▶ Work order
Look through the records below for the line with "of the demo.". Return that line and each one after it up to and including the line with "suppress debug messages.", exactly.

▶ Provided data

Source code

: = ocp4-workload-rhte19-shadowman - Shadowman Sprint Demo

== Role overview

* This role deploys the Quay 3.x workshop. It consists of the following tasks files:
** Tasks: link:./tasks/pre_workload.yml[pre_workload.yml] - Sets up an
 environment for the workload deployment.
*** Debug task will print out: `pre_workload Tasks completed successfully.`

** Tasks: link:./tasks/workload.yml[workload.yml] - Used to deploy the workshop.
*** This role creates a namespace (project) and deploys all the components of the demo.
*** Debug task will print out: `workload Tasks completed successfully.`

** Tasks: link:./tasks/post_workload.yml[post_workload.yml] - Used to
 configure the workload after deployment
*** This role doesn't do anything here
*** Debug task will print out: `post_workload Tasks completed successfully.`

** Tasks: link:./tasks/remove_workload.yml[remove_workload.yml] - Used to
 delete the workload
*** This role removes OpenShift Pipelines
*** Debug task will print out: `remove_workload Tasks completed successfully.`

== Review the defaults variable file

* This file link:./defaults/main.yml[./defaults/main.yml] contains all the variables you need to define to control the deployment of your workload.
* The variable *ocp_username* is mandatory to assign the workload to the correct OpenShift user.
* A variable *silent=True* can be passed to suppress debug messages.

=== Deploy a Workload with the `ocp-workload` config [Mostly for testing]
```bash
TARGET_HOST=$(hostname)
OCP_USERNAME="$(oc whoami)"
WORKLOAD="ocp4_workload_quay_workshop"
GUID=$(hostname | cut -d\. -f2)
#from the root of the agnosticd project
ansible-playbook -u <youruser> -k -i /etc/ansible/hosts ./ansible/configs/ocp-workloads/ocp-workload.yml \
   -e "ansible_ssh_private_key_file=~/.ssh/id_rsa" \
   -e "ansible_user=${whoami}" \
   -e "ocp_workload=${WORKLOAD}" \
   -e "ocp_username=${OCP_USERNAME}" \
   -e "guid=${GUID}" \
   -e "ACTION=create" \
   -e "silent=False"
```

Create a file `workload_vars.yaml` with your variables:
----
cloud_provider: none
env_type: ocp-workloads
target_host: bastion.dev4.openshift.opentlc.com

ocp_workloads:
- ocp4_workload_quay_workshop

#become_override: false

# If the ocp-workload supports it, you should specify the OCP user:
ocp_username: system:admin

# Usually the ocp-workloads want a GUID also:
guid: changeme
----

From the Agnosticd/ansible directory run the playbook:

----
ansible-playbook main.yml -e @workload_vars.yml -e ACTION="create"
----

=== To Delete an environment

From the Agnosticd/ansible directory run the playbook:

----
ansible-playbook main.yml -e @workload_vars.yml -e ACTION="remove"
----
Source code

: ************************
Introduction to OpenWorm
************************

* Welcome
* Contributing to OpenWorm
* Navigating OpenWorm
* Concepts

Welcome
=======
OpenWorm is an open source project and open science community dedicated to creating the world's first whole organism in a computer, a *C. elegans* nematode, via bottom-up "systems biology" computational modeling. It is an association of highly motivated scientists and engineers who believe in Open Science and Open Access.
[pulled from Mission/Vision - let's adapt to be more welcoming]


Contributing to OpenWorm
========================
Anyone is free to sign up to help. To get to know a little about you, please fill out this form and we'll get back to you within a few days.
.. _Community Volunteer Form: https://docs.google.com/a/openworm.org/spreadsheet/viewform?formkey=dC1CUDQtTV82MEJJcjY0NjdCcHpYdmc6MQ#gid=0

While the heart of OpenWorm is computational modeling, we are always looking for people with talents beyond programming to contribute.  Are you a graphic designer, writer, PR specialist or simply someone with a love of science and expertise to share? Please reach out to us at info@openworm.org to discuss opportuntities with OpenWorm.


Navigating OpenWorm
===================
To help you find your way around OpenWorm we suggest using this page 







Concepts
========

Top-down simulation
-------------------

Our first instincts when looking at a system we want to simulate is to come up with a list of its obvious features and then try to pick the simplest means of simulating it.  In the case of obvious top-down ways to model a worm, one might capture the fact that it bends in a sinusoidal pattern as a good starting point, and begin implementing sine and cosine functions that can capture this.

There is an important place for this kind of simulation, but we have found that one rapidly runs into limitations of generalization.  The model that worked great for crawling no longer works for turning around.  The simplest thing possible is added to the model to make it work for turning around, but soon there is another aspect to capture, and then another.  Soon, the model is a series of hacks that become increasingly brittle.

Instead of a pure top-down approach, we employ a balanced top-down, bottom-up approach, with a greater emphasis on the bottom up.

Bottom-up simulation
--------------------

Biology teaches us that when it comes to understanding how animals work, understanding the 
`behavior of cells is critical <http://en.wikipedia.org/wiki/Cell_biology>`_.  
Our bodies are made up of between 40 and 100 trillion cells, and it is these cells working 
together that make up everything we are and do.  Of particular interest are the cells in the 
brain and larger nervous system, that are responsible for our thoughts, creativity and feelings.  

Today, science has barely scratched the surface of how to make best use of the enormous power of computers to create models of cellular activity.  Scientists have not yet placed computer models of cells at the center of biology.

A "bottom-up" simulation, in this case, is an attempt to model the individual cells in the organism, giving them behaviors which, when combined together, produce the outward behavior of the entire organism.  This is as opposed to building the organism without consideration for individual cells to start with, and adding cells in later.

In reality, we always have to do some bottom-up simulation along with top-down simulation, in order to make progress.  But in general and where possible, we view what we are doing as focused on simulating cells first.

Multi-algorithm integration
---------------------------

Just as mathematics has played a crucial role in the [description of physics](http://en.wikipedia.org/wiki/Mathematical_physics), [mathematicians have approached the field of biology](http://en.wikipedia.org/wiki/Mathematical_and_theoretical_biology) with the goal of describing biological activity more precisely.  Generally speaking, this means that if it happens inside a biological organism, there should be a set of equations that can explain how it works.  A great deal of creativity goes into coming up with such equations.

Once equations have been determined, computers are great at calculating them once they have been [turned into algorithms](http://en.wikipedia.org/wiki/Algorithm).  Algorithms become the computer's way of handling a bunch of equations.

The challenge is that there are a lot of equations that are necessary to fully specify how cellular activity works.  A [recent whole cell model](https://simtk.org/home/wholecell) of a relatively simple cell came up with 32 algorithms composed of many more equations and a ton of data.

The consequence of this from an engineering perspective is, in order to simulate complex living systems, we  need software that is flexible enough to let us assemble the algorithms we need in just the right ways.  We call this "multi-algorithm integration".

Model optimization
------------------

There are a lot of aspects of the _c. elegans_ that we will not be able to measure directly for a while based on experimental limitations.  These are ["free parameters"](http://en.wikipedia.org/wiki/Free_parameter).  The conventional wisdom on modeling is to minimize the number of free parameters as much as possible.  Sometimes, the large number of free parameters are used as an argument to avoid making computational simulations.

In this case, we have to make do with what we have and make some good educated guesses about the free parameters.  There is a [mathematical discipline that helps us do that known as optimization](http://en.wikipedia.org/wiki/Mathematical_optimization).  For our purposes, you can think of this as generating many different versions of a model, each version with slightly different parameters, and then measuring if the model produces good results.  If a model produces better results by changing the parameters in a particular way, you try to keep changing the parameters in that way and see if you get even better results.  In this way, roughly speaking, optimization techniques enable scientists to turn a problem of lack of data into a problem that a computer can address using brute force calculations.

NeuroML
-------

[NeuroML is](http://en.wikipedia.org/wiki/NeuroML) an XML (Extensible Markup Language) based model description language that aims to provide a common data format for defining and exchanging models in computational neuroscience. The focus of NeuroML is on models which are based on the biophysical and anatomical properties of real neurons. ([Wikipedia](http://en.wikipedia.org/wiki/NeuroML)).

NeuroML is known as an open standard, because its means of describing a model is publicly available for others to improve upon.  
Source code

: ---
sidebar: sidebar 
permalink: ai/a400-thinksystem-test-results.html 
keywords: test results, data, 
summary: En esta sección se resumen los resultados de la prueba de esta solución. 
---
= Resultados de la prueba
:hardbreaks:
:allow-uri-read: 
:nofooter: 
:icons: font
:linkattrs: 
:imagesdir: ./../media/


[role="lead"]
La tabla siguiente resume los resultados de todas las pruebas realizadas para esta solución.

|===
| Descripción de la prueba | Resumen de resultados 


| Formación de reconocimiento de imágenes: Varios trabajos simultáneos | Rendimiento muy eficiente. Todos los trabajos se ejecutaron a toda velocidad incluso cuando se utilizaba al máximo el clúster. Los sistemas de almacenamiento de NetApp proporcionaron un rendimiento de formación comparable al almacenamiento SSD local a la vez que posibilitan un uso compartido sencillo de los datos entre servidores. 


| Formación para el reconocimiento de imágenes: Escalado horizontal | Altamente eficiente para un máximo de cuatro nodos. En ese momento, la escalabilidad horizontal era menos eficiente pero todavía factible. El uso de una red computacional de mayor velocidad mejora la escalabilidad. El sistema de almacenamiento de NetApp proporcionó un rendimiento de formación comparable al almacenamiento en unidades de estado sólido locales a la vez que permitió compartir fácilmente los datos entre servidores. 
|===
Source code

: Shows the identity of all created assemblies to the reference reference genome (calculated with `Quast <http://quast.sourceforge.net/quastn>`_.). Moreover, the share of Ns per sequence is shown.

▶ Solution for this task
*** This role creates a namespace (project) and deploys all the components of the demo.
*** Debug task will print out: `workload Tasks completed successfully.`

** Tasks: link:./tasks/post_workload.yml[post_workload.yml] - Used to
 configure the workload after deployment
*** This role doesn't do anything here
*** Debug task will print out: `post_workload Tasks completed successfully.`

** Tasks: link:./tasks/remove_workload.yml[remove_workload.yml] - Used to
 delete the workload
*** This role removes OpenShift Pipelines
*** Debug task will print out: `remove_workload Tasks completed successfully.`

== Review the defaults variable file

* This file link:./defaults/main.yml[./defaults/main.yml] contains all the variables you need to define to control the deployment of your workload.
* The variable *ocp_username* is mandatory to assign the workload to the correct OpenShift user.
* A variable *silent=True* can be passed to suppress debug messages.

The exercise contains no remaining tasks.